My problem is that I have a 3D array that I want to keep the shape of, and that I need to be C-contiguous, but I want to use pynrrd for saving and loading. As far as I know, it is impossible to get something C-contiguous directly from nrrd.read() (does not matter how I save the data). The best solution seems to be saving an F-contiguous array with nrrd.write() (since that is MUCH faster than trying to save a C-contiguous array). then loading and using numpy.ascontiguousarray() to get something C-contiguous, but without messing with the shape (and consequently with spacings and orientations as shown above) .

Would be great if this could be handled within pynrrd instead.

Note that converting a C-contiguous array with numpy.asfortranarray() before saving with nrrd.write() seems significantly faster than writing the C-contiguous array directly.

[addisonElliott]

Thanks for the input @AAAArcus. It's always helpful to get second opinions...

______

:: Things to do ::
1. In the pynrrd thread, which numpy function is used after loading to get a C-contiguous array?
2. Name every function that the pynrrd thread mentions.
3. Resume the pynrrd thread from its last line.
The lines below aren't needed for any of this.

Dataset records
______

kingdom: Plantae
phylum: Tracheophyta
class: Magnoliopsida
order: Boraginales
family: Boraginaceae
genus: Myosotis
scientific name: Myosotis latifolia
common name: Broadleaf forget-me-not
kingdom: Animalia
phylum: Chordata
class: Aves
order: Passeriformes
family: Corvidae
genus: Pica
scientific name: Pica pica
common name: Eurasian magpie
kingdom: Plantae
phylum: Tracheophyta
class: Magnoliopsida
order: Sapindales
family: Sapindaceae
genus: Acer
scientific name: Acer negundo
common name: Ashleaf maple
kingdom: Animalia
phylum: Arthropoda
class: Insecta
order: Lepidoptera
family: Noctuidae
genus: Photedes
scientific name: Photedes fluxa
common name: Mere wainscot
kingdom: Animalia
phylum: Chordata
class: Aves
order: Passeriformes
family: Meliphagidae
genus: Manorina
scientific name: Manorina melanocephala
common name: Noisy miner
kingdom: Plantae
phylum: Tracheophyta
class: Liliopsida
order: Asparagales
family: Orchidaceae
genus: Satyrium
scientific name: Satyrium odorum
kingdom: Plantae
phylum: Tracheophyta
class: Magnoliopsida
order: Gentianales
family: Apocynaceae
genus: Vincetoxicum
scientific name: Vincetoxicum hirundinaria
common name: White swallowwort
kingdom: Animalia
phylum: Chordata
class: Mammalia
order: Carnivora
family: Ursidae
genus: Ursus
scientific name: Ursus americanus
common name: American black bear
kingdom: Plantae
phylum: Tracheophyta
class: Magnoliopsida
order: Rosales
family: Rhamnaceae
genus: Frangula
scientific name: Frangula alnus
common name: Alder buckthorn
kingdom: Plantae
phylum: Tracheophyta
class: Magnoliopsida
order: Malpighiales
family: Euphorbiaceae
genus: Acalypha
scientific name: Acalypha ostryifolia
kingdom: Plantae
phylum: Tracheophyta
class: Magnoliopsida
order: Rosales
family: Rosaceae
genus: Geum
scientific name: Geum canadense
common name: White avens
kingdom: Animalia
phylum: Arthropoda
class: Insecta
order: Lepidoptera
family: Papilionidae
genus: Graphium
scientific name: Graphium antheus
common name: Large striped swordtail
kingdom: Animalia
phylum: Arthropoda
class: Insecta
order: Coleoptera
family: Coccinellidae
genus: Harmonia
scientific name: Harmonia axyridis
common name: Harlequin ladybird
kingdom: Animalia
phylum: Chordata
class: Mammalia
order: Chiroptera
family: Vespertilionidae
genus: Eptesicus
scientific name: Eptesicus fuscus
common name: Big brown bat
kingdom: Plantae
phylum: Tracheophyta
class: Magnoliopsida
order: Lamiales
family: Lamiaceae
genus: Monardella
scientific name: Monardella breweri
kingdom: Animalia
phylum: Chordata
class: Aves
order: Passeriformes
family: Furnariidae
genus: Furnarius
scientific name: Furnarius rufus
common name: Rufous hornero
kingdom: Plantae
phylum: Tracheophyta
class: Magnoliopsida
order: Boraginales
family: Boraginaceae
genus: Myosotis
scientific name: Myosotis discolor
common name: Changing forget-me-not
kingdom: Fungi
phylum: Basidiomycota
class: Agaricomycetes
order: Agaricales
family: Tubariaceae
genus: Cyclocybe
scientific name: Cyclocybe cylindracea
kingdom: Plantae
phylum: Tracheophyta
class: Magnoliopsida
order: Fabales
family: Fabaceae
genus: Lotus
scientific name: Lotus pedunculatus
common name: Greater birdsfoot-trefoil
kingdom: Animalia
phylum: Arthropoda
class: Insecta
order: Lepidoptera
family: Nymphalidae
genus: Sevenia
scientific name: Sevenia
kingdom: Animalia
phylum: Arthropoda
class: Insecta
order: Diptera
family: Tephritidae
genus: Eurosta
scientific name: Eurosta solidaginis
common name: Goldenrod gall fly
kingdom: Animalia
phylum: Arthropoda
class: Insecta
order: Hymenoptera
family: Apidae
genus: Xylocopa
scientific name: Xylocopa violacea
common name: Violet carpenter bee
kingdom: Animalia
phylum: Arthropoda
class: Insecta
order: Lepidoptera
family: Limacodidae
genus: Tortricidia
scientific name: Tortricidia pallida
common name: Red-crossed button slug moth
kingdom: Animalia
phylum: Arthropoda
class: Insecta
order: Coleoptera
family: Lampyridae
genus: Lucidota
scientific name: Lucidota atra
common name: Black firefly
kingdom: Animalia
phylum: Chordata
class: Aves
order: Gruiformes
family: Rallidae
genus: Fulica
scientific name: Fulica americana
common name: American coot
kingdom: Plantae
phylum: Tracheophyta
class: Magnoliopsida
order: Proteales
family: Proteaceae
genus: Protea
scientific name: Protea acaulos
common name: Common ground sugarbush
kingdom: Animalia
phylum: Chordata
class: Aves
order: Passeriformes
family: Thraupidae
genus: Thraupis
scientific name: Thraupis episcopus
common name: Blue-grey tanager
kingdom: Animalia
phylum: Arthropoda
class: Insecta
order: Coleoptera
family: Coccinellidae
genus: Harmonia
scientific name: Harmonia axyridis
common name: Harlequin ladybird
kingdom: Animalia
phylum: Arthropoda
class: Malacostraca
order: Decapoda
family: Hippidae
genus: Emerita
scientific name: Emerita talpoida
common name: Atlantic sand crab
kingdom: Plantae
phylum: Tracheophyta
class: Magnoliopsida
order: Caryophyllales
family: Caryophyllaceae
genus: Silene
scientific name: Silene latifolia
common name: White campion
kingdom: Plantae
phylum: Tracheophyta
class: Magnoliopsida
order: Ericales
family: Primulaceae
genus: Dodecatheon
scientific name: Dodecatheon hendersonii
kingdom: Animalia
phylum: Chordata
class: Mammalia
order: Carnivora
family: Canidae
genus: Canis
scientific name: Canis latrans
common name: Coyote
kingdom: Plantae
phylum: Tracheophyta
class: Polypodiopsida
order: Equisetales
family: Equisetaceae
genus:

______

:: Per-task answers ::
1. numpy.ascontiguousarray()

2. nrrd.read(), nrrd.write(), numpy.ascontiguousarray(), numpy.asfortranarray()

3.
My inclination at this point is to not support adding any new functionality, but documenting the current functionality and mentioning ways to convert between the two. I'm happy to hear arguments/comments/suggestions for otherwise though!

As I mentioned, the NRRD specification itself specifies that Fortran order should be used (see here). Thus, I think it makes sense to read the metadata information in Fortran order as well. For example, it makes much more sense that the space origin field is in (x, y, z) order rather than (z, y, x). I think that should hold true even if the array is loaded in C-order. Plus, I think it is rather trivial to invert the point in the off chance that you need it that way (spaceOrigin[::-1]). In addition, the data itself can be converted to the so-called C-order by taking the transpose of the data, which is what I'm doing in my code.

However, from your comment, it seems that you want the data to be C-order in memory whilst keeping the shape the same, which is different from what I am talking about. So, if I'm understanding correctly, you want your data to have a shape of (x, y, z) but actually be accessing the data in the reverse order (z, y, x) under the hood. In your case, the reason why it doesn't matter how you save the data, is that the Numpy data is converted to Fortran order before being saved (see here). Then, when the data is loaded with nrrd.read, I assume it is read in as Fortran order. My justification for not having functionality to convert the data back to C-contiguous is because it can be done with np.ascontiguousarray as you mentioned.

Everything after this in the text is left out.